EXERCISES:
1. Transcribe the part of the excerpt about Fukuda Kazuko that opens with the words containing "This sham didn’t" and closes with "and fled Matsuyama.".
2. In the excerpt about Fukuda Kazuko, to which city did Fukuda travel by bullet train to make calls home?
====== EXCERPT TO READ ======
This sham didn’t last long, however. One night, the police phoned Fukuda’s house to ask her into the station for questioning. Fukuda held the officers at bay by pretending to be one of her kids, and saying her mom would be back shortly. After hanging up, she took the¥600,000 (about $6,000) she had stolen from the hostess, and fled Matsuyama.
Of course, it would be impossible to run from the police forever. But Fukuda didn’t have to run forever. At the time of her crime, the statute of limitations on murder in Japan was short — a mere 15 years. (The law has since been changed; there is no longer a statute of limitations on murder.) That meant that, for Fukuda to get away with her crime, she would have to avoid capture by police on the tiny island chain of Japan for 5,475 days.
What’s remarkable is that she almost pulled it off.
Fukuda Kazuko: The Woman with Seven Faces (七つの顔を持つ女)
Fukuda’s continued flight was a balancing act between deliberate cunning and ballsy risks. She would travel to Osaka via the bullet train to make calls home to her family and former lover. She knew full well her calls would be traced; this gambit was a deliberate attempt to throw investigators off the trail.
====== DATA SUPPLIED ======
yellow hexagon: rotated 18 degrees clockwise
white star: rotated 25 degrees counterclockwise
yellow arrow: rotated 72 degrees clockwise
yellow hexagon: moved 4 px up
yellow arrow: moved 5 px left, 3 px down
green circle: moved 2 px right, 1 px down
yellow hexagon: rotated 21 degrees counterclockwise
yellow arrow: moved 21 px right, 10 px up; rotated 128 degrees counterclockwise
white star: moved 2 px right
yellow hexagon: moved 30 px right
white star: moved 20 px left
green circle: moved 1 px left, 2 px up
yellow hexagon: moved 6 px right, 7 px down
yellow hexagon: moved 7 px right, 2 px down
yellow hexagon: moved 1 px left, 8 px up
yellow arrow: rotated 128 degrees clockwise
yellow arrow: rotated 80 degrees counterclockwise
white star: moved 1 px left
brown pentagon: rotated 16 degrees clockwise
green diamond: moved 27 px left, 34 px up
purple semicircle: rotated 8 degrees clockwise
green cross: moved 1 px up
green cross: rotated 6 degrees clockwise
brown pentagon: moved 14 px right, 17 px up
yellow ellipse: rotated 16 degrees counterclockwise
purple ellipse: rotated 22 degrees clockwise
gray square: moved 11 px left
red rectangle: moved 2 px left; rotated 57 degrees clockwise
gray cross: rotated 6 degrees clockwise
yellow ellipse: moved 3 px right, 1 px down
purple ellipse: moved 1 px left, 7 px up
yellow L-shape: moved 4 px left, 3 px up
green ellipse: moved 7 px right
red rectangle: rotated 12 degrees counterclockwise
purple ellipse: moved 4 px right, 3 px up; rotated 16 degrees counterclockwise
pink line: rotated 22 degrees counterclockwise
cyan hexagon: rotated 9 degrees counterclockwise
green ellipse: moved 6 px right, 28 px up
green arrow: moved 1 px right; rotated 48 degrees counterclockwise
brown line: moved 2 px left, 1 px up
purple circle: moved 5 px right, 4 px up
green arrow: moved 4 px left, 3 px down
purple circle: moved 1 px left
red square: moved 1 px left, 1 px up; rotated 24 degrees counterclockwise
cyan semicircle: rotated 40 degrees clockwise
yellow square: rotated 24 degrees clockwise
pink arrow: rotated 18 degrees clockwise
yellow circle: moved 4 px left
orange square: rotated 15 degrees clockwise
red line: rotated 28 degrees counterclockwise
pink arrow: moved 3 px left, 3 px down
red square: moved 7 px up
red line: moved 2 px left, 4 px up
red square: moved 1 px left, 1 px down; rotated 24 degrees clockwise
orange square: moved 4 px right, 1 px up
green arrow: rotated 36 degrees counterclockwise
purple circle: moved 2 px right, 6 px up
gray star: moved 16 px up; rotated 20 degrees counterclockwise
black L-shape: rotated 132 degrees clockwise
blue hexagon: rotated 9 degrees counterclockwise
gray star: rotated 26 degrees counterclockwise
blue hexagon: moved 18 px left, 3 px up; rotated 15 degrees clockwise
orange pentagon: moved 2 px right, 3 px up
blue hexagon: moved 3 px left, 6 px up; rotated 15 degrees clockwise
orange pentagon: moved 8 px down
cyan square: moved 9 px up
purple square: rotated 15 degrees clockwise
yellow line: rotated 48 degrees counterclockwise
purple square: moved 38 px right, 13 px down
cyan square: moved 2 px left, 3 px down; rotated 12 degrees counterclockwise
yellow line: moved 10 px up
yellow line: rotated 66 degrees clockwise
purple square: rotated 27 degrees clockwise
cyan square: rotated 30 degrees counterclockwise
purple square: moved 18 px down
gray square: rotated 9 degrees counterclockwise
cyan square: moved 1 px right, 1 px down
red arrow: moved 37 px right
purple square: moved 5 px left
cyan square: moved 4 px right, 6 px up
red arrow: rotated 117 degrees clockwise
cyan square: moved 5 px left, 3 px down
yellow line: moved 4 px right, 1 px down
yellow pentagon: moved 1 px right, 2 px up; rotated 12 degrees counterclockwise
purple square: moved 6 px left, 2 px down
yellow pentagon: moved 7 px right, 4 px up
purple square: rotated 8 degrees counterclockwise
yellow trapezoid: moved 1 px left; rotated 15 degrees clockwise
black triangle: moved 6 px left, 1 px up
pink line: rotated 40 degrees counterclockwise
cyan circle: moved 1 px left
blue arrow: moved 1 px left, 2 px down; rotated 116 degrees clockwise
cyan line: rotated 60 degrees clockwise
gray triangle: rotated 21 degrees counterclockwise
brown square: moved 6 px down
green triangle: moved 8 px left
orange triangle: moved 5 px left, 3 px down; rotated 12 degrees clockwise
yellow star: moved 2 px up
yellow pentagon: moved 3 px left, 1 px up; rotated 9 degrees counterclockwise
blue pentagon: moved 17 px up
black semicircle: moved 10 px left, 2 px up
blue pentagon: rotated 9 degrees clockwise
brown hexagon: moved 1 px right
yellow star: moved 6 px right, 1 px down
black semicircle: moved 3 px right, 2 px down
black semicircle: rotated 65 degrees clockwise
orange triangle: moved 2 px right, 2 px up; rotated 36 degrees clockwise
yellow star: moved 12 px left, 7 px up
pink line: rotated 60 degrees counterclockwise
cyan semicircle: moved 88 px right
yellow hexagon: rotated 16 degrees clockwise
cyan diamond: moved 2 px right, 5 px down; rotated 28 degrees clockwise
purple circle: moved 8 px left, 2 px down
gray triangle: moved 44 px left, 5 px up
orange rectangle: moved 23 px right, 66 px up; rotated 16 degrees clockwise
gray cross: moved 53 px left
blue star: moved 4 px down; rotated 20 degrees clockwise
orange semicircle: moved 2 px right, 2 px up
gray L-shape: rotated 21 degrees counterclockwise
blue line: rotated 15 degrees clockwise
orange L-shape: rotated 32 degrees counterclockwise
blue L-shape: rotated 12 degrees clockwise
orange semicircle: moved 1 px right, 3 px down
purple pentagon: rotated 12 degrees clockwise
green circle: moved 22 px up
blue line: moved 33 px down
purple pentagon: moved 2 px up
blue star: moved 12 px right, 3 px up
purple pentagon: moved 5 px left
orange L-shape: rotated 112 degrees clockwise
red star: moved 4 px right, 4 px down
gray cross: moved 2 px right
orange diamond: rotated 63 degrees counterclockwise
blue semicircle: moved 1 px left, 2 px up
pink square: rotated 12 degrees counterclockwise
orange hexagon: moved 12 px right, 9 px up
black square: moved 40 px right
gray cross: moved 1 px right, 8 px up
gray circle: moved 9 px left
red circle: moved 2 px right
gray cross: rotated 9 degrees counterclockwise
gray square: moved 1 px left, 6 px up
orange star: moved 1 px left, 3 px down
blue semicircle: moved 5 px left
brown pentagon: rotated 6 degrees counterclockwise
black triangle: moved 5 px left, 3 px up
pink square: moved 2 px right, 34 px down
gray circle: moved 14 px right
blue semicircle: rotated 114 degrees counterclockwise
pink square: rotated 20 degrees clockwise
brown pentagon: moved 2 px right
======
SOLUTIONS:
1.
This sham didn’t last long, however. One night, the police phoned Fukuda’s house to ask her into the station for questioning. Fukuda held the officers at bay by pretending to be one of her kids, and saying her mom would be back shortly. After hanging up, she took the¥600,000 (about $6,000) she had stolen from the hostess, and fled Matsuyama.

2. Osaka